Auf ihrem Februartreffen betonten die G-7, eine solche Politik müsse inländische Wirtschaftsprobleme widerspiegeln und dürfe nicht als Werkzeug zur Manipulation des Wechselkurses eingesetzt werden. Diese Maßgabe wurde am Wochenende wiederholt. Die japanischen Behörden sind der Aufforderung gern nachgekommen und haben erklärt, ihre Maßnahmen zielten nicht auf den Yen ab. Japans Finanzminister Taro Aso erklärte den Journalisten, die G-7 hätten an Japan keinerlei Kritik wegen seiner monetären Politik geübt.

Die Tatsachen sprechen eine andere Sprache. Seit Jahresbeginn ist der Kurs des Yen um 15 Prozent gegen den US-Dollar und um 13 Prozent gegen den Euro gefallen. Am Vorabend des G-7-Treffens fiel der Wert des Yen auf 101,7 zum Dollar, den niedrigsten Wert seit vier Jahren.

Während sich die Finanzbehörden in den USA zumindest bisher in ihrer Kritik zurückhalten, weil die Federal Reserve genau dieselbe Politik betreibt, hieß es von Seiten des US-Finanzministers Lew, dass die USA die Situation genau im Blick hätten.

"Ich verweise ganz einfach noch mal auf die Grundregeln und die Tatsache, dass wir klar gestellt haben, dass wir die Sache im Auge behalten", sagte er.
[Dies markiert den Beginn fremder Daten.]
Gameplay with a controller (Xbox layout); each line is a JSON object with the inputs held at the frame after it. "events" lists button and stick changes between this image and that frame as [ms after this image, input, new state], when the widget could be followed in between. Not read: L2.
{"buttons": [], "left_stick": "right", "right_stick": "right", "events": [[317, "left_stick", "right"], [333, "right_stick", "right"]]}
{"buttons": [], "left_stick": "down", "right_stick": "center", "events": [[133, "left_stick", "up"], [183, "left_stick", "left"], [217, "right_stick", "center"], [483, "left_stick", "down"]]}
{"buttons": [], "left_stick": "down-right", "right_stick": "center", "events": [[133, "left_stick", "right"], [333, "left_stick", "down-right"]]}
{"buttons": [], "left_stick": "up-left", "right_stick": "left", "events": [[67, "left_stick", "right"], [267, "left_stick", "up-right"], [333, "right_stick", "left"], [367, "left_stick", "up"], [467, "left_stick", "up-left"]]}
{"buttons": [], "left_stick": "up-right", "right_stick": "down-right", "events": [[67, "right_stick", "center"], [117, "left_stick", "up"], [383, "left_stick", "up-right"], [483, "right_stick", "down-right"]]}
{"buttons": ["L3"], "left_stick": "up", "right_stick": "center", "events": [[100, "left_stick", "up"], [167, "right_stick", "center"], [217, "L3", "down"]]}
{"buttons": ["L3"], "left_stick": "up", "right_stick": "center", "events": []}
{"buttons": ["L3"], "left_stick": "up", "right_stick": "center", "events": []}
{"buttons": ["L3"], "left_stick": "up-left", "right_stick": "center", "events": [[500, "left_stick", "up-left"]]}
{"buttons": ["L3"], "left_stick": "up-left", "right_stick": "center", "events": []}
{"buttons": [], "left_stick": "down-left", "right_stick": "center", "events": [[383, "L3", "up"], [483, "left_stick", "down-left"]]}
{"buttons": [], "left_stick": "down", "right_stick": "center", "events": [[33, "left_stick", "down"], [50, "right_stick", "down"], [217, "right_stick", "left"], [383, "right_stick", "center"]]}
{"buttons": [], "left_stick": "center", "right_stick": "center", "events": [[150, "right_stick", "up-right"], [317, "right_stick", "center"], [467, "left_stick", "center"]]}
Nach dem Treffen sagte der kanadische Finanzminister Flaherty, ohne Japan beim Namen zu nennen, dass die Wechselkurse "Sorgen bereiteten, obwohl sich alle Länder in den G 7 dem Freihandel verpflichtet hätten".

Der Wirtschafts- und Währungskommissar der Europäischen Union, Olli Rehn, sagte Reportern am Vorabend des Gipfels, dass es wichtig sei, in Übereinstimmung mit den auf dem G-20-Gipfel und dem IWF-Treffen getroffenen Entscheidungen "nicht über Währungskriege zu sprechen".

Nichtsdestoweniger ist dieser Krieg in vollem Gang. Nach Berechnungen der Bank von Amerika hat es seit Juni 2007 fast 520 Zinssenkungen durch Zentralbanken in aller Welt gegeben. Eine der bedeutendsten in letzter Zeit war die in der vergangenen Woche erfolgte Zinssenkung durch die australische Zentralbank, die bei der Verkündung der Maßnahme auf den hohen Wert des australischen Dollar verwies.

Neben der Frage der Währungskriege gab es auch Sorgen, dass die historisch nie dagewesenen Geldspritzen der Zentralbanken in Höhe von hunderten von Milliarden Dollar in die internationalen Finanzmärkte neue Finanzblasen schaffen und zu einem Zusammenbruch führen könnten.

Am Freitag sagte der Vorsitzende der Federal Reserve, Ben Bernanke, er halte "genaue Ausschau" nach "dem exzessiven Eingehen von Risiken" das durch sinkende Gewinne auf riskantere Anlagen gekennzeichnet sei. Die Politik der Federal Reserve beflügelt allerdings derartige Aktivitäten. Wie die Financial Times am vergangenen Freitag schrieb: "Der Durchschnittsertrag auf niedrig eingestufte Konzernanleihen, auch Ramschanleihen genannt, ist in dieser Woche unter 5 Prozent auf ein Rekordniveau gefallen, das unter dem der US-Staatsanleihen von 2007 liegt."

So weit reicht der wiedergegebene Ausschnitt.